**Written tasks:**
- a) Reproduce the section of the movie-review classification notebook verbatim, starting at the words "- **analyzer = 'word'**: makes" and ending after the words "bigrams, and trigrams.".
- b) Carry on the notebook about classifying movie reviews from the point at which it stops.

**Text section:**
In [None]:
import pandas as pd
from sklearn.model_selection import train_test_split
from sklearn.feature_extraction.text import TfidfVectorizer
from sklearn.svm import LinearSVC 

In [None]:
train = pd.read_csv("https://raw.githubusercontent.com/aiwei/inst414-21s/main/kaggle/train.csv")

In [None]:
train.head(5)

Unnamed: 0,label,text
0,1,"Henry Thomas showed a restraint, even when the..."
1,1,"This movie starts out brisk, has some slow mom..."
2,1,Castle of Blood is a good example of the quali...
3,1,I viewed the movie together with a homophobic ...
4,1,"The ""Men in White"" movie is definitely one of ..."


In [None]:
test = pd.read_csv("https://raw.githubusercontent.com/aiwei/inst414-21s/main/kaggle/test.csv")

In [None]:
test.head(5)

Unnamed: 0,Id,text
0,0,I cannot believe I actually sat through the wh...
1,1,I saw this one remastered on DVD. It had a big...
2,2,"Irrespective of the accuracy of facts, Bandit ..."
3,3,"Significant Spoilers! This is a sick, disturbi..."
4,4,If there are people that don't like this movie...


**TfidfVectorizer:** allows us to implement weighting to our terms in our movie reviews. 

**Paramters:**
- **sublinear_tf = True**: applies sublinear tf scaling and changes my tf to 1 + log(tf).
- **analyzer = 'word'**: makes the feature extracted a word n_gram.
- **lowercase = True**: converts all characters to lowercase before tokenizing.
- **max_df = .7**: means ignore terms that occur in more than 70% of the documents.
- **ngram_range = (1,3)**: features include unigrams, bigrams, and trigrams.

In [None]:
tfid_vect = TfidfVectorizer(sublinear_tf=True,analyzer='word',lowercase=True,max_df=.7,ngram_range=(1,3))

In [None]:
X_train = tfid_vect.fit_transform(train.text)

In [None]:
X_test = tfid_vect.transform(test.text)

In [None]:
y_train = train.label

**The following line of code implements our additional train-test-split to allow us to perform better parameter tuning and feature selection.**


In [None]:
X_train_2, X_test_2, y_train_2, y_test_2 = train_test_split(X_train, y_train, random_state = 5)

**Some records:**
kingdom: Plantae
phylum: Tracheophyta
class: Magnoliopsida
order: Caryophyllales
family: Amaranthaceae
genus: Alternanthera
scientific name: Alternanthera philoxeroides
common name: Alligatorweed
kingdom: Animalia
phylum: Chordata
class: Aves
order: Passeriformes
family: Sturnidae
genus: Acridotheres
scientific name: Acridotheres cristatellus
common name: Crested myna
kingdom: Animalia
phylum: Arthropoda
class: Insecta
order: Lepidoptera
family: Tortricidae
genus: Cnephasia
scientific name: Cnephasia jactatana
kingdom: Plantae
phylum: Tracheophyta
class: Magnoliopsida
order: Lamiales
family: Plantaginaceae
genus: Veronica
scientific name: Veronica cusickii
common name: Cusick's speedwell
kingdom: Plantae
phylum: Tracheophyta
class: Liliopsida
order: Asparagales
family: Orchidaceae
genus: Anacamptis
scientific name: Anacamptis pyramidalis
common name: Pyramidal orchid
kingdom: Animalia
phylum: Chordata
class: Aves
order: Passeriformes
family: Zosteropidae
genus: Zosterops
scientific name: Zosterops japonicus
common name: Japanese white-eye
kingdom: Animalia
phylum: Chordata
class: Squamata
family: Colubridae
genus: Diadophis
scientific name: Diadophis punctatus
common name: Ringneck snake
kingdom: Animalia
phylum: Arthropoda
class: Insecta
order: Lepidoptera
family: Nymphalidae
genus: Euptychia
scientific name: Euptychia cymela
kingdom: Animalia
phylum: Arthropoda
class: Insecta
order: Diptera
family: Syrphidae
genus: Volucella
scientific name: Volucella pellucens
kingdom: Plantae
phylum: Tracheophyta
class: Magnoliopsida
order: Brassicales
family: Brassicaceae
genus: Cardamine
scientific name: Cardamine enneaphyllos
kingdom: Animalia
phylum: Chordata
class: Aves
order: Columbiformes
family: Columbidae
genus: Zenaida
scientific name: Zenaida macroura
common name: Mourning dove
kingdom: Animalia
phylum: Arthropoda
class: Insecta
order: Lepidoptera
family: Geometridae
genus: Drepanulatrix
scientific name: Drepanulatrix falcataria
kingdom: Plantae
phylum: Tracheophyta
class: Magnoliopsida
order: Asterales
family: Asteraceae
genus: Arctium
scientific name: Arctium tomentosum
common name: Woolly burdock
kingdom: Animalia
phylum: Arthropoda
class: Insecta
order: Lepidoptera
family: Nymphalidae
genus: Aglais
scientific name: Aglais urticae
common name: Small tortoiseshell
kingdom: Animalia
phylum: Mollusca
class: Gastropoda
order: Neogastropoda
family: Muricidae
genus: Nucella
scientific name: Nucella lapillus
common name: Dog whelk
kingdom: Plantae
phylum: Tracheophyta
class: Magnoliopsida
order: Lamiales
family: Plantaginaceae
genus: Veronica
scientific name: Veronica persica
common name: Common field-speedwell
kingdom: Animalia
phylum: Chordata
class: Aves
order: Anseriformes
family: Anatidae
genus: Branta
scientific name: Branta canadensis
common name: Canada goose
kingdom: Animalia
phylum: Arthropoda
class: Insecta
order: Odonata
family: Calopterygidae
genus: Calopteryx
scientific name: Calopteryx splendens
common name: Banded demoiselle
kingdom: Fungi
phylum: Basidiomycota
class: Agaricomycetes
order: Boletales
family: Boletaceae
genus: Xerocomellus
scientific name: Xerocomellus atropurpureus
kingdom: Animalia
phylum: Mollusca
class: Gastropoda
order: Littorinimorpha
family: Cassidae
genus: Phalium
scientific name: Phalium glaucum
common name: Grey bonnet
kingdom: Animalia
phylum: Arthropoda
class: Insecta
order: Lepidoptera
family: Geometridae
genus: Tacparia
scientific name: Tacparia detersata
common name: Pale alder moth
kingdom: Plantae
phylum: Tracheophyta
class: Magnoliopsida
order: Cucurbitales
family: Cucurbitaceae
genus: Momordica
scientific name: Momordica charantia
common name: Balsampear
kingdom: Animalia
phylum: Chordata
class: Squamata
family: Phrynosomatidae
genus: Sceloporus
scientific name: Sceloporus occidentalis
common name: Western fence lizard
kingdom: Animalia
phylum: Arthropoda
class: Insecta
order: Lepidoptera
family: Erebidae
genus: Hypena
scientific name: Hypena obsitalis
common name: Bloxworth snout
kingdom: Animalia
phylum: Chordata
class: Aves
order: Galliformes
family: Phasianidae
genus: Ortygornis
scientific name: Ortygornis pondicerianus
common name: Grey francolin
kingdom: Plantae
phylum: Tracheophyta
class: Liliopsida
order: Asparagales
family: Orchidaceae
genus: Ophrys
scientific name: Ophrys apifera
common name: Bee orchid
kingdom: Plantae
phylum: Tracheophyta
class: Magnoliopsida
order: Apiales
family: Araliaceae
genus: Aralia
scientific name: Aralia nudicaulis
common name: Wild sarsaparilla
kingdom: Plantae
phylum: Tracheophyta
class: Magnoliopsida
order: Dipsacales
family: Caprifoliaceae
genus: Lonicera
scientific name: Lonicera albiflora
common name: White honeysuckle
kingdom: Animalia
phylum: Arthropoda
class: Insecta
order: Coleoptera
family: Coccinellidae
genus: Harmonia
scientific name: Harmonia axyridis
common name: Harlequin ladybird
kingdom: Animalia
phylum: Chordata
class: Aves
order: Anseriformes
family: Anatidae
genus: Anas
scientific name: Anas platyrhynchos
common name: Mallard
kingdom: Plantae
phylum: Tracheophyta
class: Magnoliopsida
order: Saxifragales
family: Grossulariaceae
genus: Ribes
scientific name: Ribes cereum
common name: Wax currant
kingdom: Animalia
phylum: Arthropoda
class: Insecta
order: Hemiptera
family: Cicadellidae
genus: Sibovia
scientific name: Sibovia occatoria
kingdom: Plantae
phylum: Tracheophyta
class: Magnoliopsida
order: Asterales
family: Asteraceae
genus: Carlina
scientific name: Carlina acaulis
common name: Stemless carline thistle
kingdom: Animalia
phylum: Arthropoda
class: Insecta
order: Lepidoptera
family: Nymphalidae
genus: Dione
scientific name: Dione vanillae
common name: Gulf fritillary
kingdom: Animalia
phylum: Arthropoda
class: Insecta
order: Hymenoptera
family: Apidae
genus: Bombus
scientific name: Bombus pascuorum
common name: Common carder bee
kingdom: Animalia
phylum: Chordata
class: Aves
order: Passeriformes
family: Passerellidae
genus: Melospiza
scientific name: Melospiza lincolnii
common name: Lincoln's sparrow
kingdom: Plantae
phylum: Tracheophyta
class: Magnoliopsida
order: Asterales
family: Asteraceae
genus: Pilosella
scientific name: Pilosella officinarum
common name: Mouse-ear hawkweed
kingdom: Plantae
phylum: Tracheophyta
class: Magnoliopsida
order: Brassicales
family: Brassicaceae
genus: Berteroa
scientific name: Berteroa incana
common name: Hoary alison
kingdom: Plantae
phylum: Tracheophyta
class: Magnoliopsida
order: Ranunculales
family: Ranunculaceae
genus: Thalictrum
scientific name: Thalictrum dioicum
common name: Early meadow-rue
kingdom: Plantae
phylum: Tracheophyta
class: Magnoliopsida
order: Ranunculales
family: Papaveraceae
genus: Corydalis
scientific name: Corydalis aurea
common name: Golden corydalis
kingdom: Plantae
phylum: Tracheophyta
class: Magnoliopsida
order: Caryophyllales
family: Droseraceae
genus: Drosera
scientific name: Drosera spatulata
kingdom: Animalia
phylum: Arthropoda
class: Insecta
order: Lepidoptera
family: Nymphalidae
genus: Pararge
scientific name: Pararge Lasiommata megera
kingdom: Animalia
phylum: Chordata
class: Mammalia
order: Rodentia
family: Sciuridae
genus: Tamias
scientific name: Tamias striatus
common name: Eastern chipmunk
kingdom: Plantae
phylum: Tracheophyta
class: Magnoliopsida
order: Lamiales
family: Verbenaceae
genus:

**Answers to the exercises:**
- a)
- **analyzer = 'word'**: makes the feature extracted a word n_gram.
- **lowercase = True**: converts all characters to lowercase before tokenizing.
- **max_df = .7**: means ignore terms that occur in more than 70% of the documents.
- **ngram_range = (1,3)**: features include unigrams, bigrams, and trigrams.

- b)
**Linear SVC Parameters:**
- **C = 1e20:** sets our regularization parameters to 1e20 to create a smaller-margin hyperplane.
- **max_iter = 10000:** sets our max number of iterations ran to 10,000.

**Testing our model with our new training and testing sets.**

**Note:** The accuracy score projected here differs slightly from the accuracy score on Kaggle. Due to the second train-test-split, our testing and training sets are smaller and are not comparable to the original testing set. I used this score to see whether different parameters increased or decreased the projected score.

In [None]:
svc_test = LinearSVC(C=1e20,max_iter=10000).fit(X_train_2, y_train_2)
svc_test_score = svc_test.score(X_test_2,y_test_2)
print('Projected Accuracy:',svc_test_score)

Projected Accuracy: 0.8916


**Final Linear SVC model trained using our training data. Creates predictions using our X_test.**

In [None]:
final_svc = LinearSVC(C=1e20,max_iter=10000).fit(X_train,y_train)
svc_prediction = final_svc.predict(X_test)

**Writes our predictions into a Pandas Dataframe and presents the first 10 rows.**

In [None]:
prediction_df = pd.DataFrame({"Id": test.Id, "Category": svc_prediction})

In [None]:
prediction_df.head(10)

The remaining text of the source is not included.